Relationship

Parenting styles and presenting a united front

So what exactly does a united front mean? We often hear it from parenting experts on TV, the Internet, and in magazines, but do parents really understand it in practice? Everyone has a different style of parenting, and a united front means uniting your parenting so kids can’t play divide and rule (which they’re extremely good at). Research has indicated that there are four basic parenting styles that range from just meeting a child’s basic needs for food, shelter, and education to those that expect complete obedience without explanation or conversation. Of course, every family has a unique combination of these four basic parenting styles.

Experts agree that no matter what parenting style each parent has, finding a way to combine them that is consistent will produce the most capable and successful children. Disagreements between parents are one of the main causes of marital problems. So, for the sake of your relationship with your spouse and to help your children become successful and happy adults, you must learn to co-parent. Our parenting styles come mainly from our own upbringing, some of us repeat how our parents raised us, others modify our parents’ style a bit. When co-parenting, the idea is to combine both parenting styles and come to a compromise.

Before deciding exactly how you will combine your parenting styles to raise your children, it is important to understand the basic parenting styles and the effect each has on children.

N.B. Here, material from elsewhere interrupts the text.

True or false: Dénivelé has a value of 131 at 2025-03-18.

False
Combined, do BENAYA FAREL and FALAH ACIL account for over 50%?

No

one. Authoritarian Parents – This parenting style is one in which the rules are established and if broken children are punished. There is no explanation why the rules exist. These parents have high demands and expect their orders to be obeyed. It is believed to be the main style of parenting in the 1950s that is said to have created the rebellious baby boomers of the 60s and 70s. Children do not make any of their own decisions.

two. authoritarian parents – These parents also set rules that they expect their children to follow, but the rules are explained. Parents are more forgiving than punishing and children can make their own decisions. Parents are also open to discuss with their children. These parents often take advantage of teachable moments and open, honest communication with their children.

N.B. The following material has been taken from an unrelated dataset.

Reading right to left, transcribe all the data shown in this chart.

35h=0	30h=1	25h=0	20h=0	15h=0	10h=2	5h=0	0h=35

3. permissive parents – These parents have very few demands or expectations of their children, if any. Children make their own decisions and parents behave more like friends than parents. Boys tend to become sexually active much earlier and are at high risk for drug and alcohol addiction. Minor criminal records are also common among children raised by parents with this parenting style.

Four. Parents not involved – These parents have very little involvement in their children’s lives. Children are likely to run away frequently, have a tendency to be violent, and are unable to live productive and happy lives.

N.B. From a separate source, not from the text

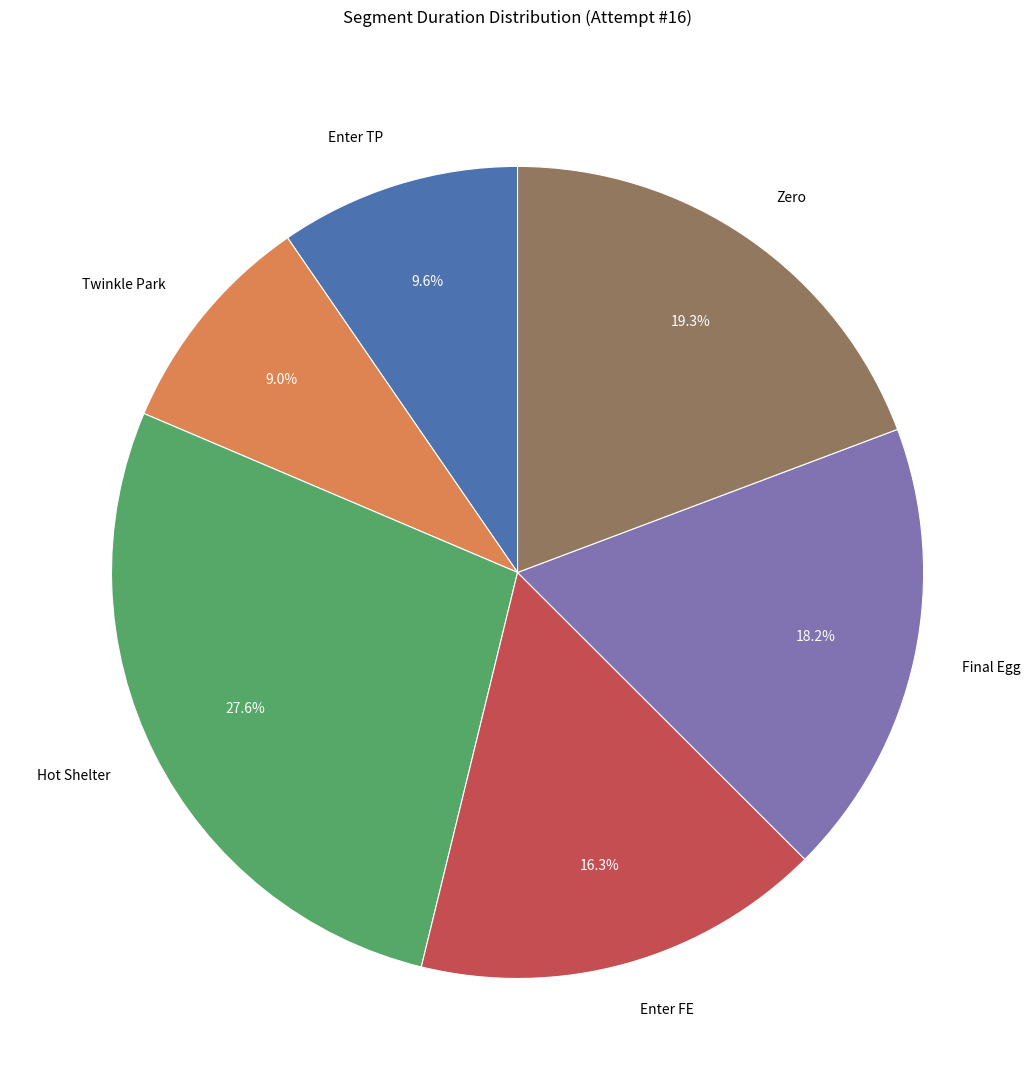

Is there a majority slice in this chart?

No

In 1992, psychologist and author EE Maccoby concluded that authoritarian parenting styles tended to result in children who were happy, capable and successful. Combining parenting styles in a way that falls somewhere in the authoritative parenting zone makes children better adjusted, happier, and more successful.

It is practically impossible to always be united and in agreement one hundred percent when it comes to raising children. Keeping rules and consequences basically the same is what you should aim for in co-parenting. Parents need to sit down together and decide what rules there will be and the consequences for breaking those rules. Remember this is not about winning. Establishing a parenting plan is about your relationship with each other and raising intelligent, well-adjusted children who are capable of supporting themselves and living happy lives. Commitment is essential. For example, one parent thinks the kids should be in bed at 8 pm and the other thinks the kids will be fine going to bed at 10 pm. Negotiating a bedtime around 9 pm is a compromised quality. If after staying up until 21:00. the kids seem too tired for the whole day, talk about it again.

There are some things you won’t agree to and to avoid problems with kids recognizing this and taking advantage of it, here are some rules you should always follow.

· If you have a disagreement, discuss it privately. Children should not listen to their parents discuss whether it can be avoided.

· Remember that you both have an interest in what is best for the child or children. It’s not about winning; it’s about being a team.

· Don’t talk about the other parent in a negative way in front of the children. It only hurts the children to hear about one of their parents in this way.

· Don’t try to be the “favorite” parent by deviating from your co-parenting plan.

Whether you are married to your child’s other parent or not, these guidelines will help you have healthy and successful children.